5. People are curious – and social engineering works.

Attackers often socially engineer people in order to get the latter to open poisoned files. Whether through mass emailed salacious-subject emails, or targeted messages bearing alarming subjects and impersonating known senders, criminals know how to pique human curiosity so as to incentivize people to open a file. As I have mentioned many time before, the ease with which cyberattackers can exploit human vulnerabilities is not readily addressable: security software has advanced by many generations over the past 30 years, but it takes the human brain many millennia to evolve significant improvements.

6. USB ports are ubiquitous.

It is not a secret that because people are curious, they are prone to inserting untrusted USB devices into computers; it is easy to ship malware-infected USB devices to targets in the mail as “giveaways,” leave poisoned USB thumb-drives in the parking lots of corporate office buildings, or utilize various other means of ensuring that innocent-looking attack-vehicles reach the hands of employees within a target organization.

7. Email is the number one way of targeting smaller businesses.
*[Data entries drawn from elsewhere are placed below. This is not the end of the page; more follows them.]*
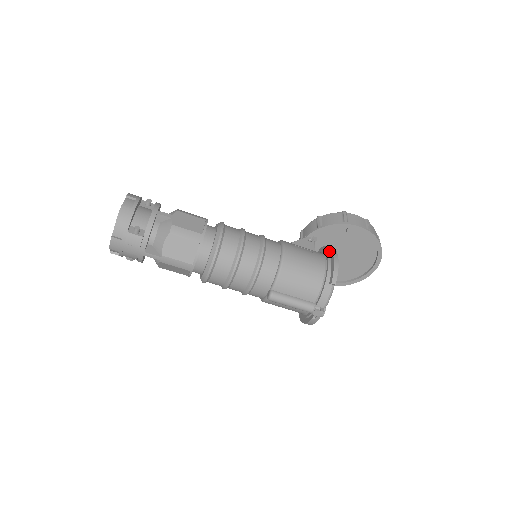
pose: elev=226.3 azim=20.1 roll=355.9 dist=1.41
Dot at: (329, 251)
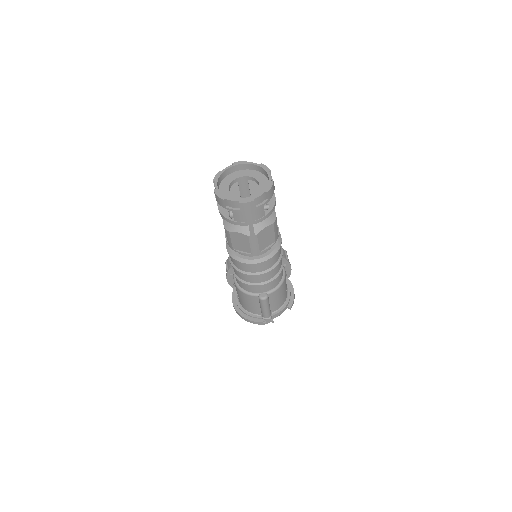
Dot at: (287, 281)
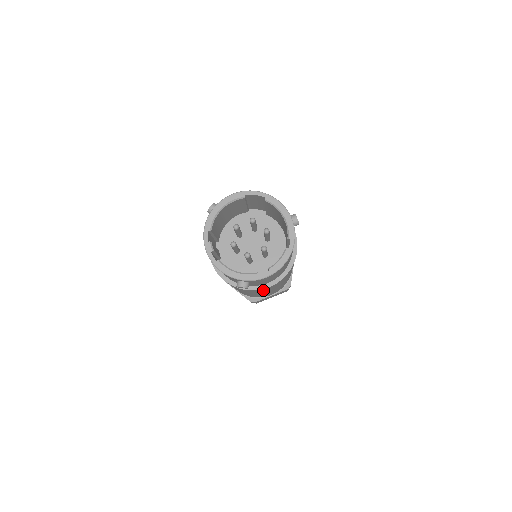
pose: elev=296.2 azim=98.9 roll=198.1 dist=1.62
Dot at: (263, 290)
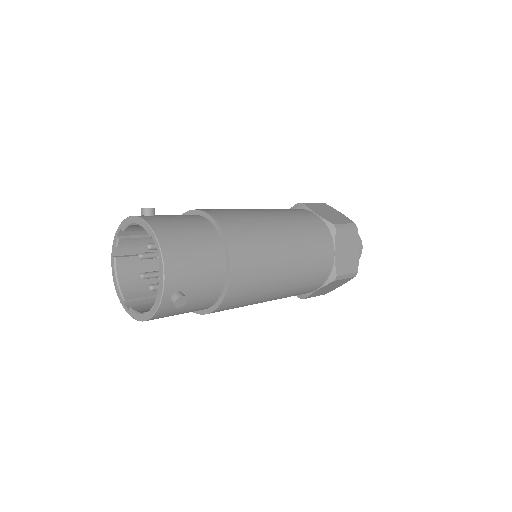
Dot at: occluded
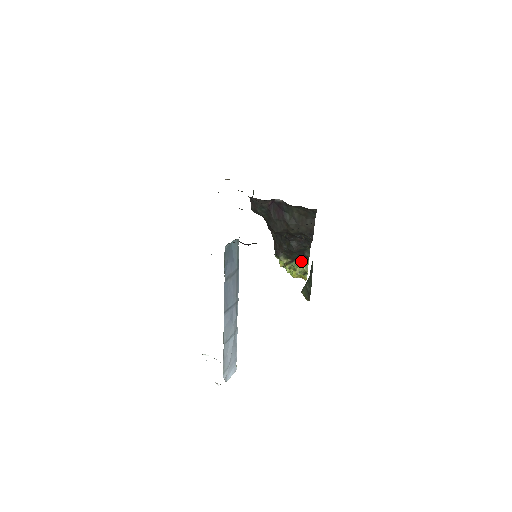
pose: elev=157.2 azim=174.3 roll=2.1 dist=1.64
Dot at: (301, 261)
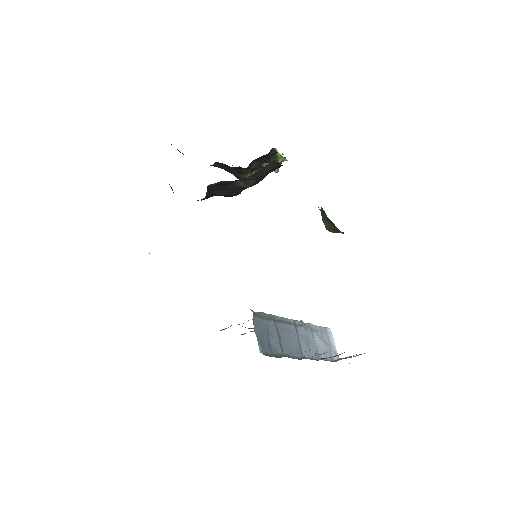
Dot at: (271, 161)
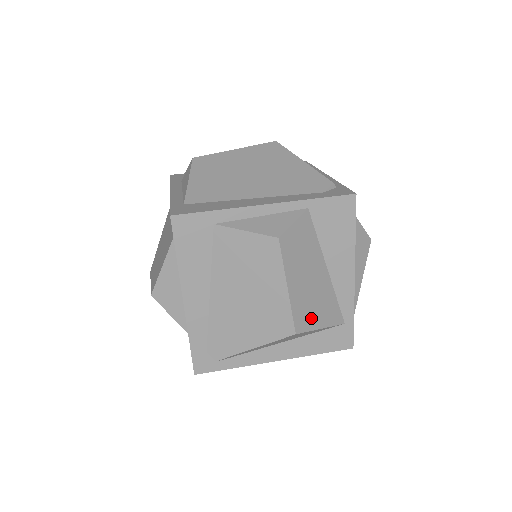
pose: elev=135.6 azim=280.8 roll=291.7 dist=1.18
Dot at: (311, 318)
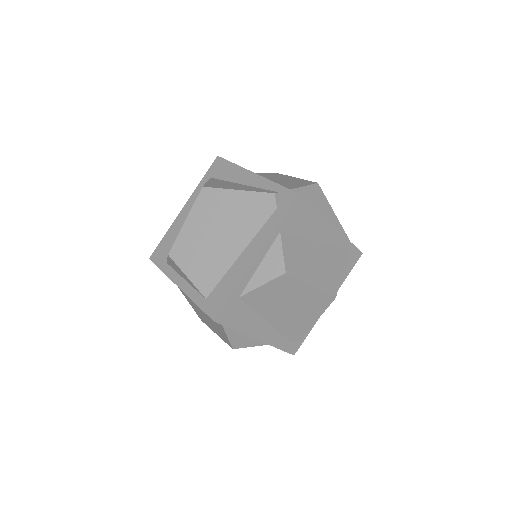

Dr. Eytan also mentioned that because email is one of the most commonly used forms of communication, and, because, by default, it allows anyone to send untrusted attachments to anyone else, it is the primary method by which attackers send malware into smaller businesses, which are often not equipped with security software to stop email-borne attack-code from reaching unsuspecting users.

8. Hackers innovate.

Creative hackers constantly find new ways to hide malware within files, and develop mechanisms that help their cyberweapons avoid detection by anti-malware technologies. From embedding their cyberbombs within password-protected and encrypted documents, to splitting malware into multiple files, to embedding poisoned files within non-poisoned files (e.g., poisoned PDF within a DOCX), to using stealthy malware that self-encrypts into various different forms before spreading, to any one or more of many other advanced techniques, attackers find ways to help ensure that dangerous files reach users.  Remember, attackers have a huge advantage over defenders in this regard – the former can design malware and test it against anti-malware security products available on the market, allowing them to refine and improve their code until it reaches the level of non-detectability that they wish it to have.

A promising approach to defense

One interesting and promising approach to addressing the file-borne attack conundrum is known as Content Disarming and Reconstruction, a technology that protects against poisoned files, not by looking for malware embedded within them, but by sanitizing all files; files are deconstructed and reassembled as new files that do not include any types of unfamiliar file content that may have been present in original files. Of course, different reassembly rules may apply to different organizations, or even to people within organizations: A firm may ban all Excel Macros in general, for example, but allow the CFO and her staff to use specific authorized Macros; a CDR implementation in such a case would rebuild Excel files without Macros for general users, and rebuild Excel files with only approved Macros for the accounting team. As mentioned above, I met Dr. Eytan after seeing an announcement about the EU granting his firm $2 Million to build CDR technology for smaller businesses. In fact, while many large security vendors have begun to add various CDR capabilities to their existing product suites, startups focusing on the space are already making names for themselves with innovative offerings, and, are also actively spreading the technology downstream – which will hopefully soon allow small and mid-sized business, as well as individuals, to join their larger counterparts in taking advantage of CDR capabilities, and, thereby, reduce their exposure to file based attacks.